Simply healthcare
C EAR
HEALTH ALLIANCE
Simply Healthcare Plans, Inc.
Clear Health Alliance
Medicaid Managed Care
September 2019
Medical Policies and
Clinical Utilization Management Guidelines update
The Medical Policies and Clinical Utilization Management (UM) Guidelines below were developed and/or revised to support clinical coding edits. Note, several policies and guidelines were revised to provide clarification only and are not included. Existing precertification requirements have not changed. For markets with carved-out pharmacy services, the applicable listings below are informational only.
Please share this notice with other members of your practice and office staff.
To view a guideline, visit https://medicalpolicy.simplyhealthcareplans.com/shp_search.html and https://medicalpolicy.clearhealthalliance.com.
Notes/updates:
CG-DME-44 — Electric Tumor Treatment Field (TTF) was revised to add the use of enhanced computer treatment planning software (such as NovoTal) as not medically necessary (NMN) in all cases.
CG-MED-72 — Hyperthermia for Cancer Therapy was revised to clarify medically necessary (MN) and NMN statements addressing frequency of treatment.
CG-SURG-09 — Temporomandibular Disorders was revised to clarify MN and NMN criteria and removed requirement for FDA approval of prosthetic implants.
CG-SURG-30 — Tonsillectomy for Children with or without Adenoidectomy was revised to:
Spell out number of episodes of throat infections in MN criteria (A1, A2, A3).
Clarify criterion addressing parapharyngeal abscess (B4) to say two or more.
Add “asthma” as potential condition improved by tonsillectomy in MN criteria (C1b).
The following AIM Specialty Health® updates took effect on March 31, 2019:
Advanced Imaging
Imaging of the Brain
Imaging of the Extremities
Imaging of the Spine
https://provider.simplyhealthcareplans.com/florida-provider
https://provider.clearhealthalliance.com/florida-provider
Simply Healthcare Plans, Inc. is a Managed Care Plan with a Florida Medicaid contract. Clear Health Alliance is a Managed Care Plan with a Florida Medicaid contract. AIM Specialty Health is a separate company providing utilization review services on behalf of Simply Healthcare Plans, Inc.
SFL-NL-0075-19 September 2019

[Task to complete]: Taking the line that contains "https://provider.clearhealthalliance.com/florida-provider" as the starting point, copy every line through the end of the listing exactly, and write nothing further.

[Finished task]:
https://provider.clearhealthalliance.com/florida-provider
Simply Healthcare Plans, Inc. is a Managed Care Plan with a Florida Medicaid contract. Clear Health Alliance is a Managed Care Plan with a Florida Medicaid contract. AIM Specialty Health is a separate company providing utilization review services on behalf of Simply Healthcare Plans, Inc.
SFL-NL-0075-19 September 2019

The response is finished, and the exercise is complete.